======== Records for this exercise ========
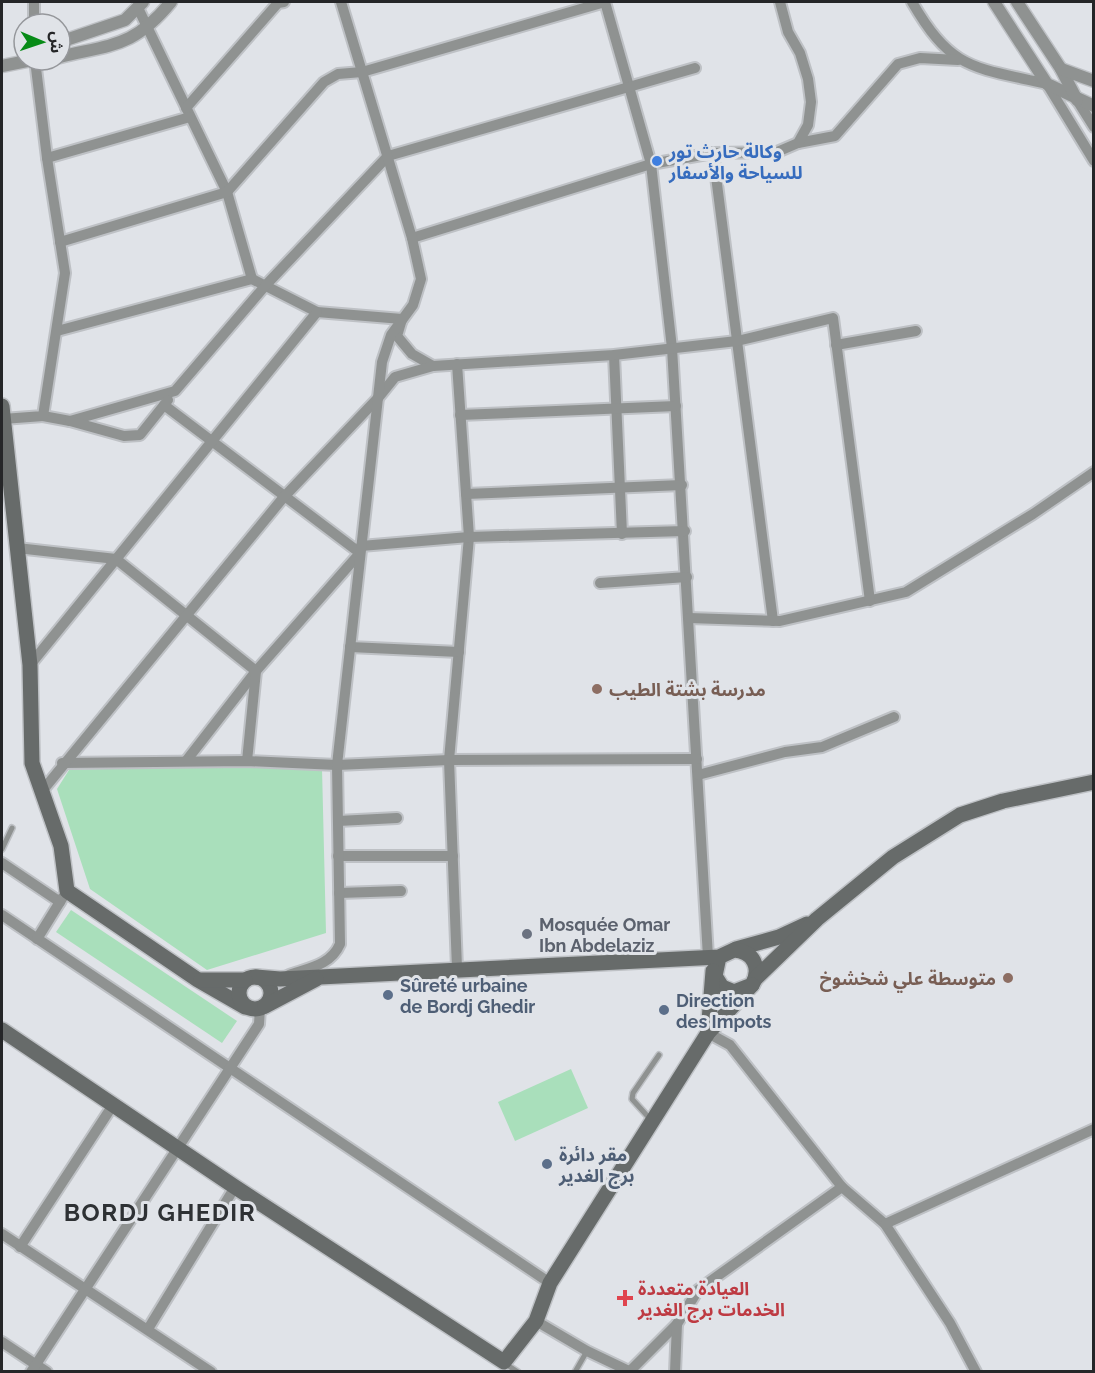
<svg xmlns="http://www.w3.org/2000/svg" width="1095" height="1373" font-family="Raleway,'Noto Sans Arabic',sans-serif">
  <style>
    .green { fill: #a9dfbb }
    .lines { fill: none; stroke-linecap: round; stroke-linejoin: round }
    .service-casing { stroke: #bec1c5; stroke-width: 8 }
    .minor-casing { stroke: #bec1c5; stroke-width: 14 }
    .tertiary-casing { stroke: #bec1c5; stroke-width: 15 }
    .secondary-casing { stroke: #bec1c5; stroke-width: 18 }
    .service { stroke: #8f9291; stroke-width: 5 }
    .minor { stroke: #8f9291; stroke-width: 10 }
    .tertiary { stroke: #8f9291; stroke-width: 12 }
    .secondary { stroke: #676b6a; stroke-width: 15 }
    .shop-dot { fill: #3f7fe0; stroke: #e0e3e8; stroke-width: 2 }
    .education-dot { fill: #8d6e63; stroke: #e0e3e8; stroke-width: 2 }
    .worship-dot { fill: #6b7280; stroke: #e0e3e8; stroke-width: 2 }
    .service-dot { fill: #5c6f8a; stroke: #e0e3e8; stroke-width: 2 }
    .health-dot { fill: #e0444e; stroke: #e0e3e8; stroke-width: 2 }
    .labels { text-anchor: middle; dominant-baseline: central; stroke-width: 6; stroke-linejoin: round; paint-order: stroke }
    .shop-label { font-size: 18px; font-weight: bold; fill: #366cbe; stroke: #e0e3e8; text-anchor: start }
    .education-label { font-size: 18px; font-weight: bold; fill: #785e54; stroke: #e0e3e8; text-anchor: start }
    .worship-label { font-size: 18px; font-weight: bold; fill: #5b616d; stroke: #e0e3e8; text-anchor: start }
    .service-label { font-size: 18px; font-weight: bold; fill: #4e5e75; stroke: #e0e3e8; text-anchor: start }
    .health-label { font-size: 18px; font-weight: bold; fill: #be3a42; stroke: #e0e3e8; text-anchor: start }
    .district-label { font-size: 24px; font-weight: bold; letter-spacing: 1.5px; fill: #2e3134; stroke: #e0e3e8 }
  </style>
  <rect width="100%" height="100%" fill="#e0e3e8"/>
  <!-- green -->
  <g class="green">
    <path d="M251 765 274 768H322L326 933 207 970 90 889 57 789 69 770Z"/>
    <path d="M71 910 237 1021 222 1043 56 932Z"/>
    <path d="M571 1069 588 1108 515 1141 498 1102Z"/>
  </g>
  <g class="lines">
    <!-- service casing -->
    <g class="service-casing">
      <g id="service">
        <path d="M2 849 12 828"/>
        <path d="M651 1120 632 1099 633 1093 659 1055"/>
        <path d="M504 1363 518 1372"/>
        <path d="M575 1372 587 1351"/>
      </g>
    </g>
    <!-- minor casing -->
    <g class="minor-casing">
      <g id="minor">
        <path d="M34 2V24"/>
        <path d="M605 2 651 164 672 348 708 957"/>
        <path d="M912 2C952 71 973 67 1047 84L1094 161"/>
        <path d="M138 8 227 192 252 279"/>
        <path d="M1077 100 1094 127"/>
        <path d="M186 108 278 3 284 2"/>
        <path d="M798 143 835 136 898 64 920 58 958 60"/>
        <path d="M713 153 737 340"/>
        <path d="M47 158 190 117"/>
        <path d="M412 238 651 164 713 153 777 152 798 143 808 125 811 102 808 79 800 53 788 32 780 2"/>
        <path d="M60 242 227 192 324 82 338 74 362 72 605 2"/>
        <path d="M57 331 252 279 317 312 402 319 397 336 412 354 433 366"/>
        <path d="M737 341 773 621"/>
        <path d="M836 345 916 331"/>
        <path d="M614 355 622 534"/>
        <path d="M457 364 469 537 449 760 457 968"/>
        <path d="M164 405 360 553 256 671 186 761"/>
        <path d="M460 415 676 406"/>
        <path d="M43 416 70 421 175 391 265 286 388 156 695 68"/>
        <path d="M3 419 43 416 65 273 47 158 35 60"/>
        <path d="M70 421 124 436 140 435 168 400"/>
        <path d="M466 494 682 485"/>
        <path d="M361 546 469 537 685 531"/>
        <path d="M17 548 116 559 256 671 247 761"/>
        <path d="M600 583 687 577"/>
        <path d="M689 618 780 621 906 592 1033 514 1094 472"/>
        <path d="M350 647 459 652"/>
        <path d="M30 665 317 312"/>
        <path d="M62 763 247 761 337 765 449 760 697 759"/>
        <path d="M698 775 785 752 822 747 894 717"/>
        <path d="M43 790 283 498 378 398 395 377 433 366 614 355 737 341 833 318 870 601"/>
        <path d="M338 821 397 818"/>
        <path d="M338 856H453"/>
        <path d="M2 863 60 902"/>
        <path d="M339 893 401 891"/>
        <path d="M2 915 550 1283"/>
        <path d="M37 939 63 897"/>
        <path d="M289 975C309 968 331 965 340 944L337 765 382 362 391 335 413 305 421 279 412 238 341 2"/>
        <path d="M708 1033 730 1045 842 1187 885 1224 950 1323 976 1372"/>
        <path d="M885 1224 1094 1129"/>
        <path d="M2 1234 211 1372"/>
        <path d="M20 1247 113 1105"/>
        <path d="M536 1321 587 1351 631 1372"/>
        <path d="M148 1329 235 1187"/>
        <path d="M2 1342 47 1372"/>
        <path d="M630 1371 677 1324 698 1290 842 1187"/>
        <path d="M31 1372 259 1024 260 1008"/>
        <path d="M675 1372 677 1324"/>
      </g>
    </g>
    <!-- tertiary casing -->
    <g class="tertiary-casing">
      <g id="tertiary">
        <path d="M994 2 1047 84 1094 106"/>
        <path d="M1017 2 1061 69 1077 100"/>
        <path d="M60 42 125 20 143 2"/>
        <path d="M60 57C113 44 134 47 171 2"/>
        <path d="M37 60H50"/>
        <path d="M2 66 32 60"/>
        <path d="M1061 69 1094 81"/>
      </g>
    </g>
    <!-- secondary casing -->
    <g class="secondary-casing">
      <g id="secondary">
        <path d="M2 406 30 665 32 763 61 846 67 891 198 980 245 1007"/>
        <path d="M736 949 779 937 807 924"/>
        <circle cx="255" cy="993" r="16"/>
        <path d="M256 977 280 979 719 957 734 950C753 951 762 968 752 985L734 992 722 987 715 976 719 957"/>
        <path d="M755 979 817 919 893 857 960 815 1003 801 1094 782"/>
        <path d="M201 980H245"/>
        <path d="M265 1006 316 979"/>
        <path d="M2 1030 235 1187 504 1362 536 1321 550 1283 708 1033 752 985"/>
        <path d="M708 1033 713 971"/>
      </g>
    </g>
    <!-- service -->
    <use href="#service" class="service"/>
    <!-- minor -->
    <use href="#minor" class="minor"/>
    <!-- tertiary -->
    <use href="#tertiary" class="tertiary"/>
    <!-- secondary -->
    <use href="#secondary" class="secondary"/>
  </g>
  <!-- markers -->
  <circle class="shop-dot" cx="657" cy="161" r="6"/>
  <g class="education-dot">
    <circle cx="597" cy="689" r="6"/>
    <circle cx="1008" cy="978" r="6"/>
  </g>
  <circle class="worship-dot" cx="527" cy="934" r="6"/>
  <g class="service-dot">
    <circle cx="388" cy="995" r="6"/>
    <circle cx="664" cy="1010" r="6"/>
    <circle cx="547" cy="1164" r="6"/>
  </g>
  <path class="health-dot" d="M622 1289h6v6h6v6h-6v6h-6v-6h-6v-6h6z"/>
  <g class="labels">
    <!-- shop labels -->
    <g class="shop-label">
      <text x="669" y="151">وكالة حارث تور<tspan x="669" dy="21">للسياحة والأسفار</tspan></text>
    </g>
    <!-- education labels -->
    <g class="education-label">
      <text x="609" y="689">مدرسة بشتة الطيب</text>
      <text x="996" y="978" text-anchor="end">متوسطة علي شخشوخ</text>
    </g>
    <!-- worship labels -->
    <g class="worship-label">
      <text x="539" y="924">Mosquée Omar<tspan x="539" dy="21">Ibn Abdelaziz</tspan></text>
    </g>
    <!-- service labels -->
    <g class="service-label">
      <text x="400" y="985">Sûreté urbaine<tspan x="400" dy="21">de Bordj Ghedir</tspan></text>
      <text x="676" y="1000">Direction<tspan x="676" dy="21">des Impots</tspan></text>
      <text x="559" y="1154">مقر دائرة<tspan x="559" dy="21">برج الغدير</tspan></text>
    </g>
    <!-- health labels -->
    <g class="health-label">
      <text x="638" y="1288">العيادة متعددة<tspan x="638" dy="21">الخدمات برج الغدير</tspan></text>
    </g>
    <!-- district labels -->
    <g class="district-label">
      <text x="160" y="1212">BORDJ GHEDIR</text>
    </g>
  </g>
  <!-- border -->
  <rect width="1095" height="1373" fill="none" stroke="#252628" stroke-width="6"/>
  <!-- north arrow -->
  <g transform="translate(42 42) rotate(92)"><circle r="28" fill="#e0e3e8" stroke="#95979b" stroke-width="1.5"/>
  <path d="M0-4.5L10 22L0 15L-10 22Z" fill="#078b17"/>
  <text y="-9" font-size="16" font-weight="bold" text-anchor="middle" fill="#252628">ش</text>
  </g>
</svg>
========
*Problem statement:*
Filter the records above and copy every line that contains the word "lines".

*Task solution:*
    .lines { fill: none; stroke-linecap: round; stroke-linejoin: round }
  <g class="lines">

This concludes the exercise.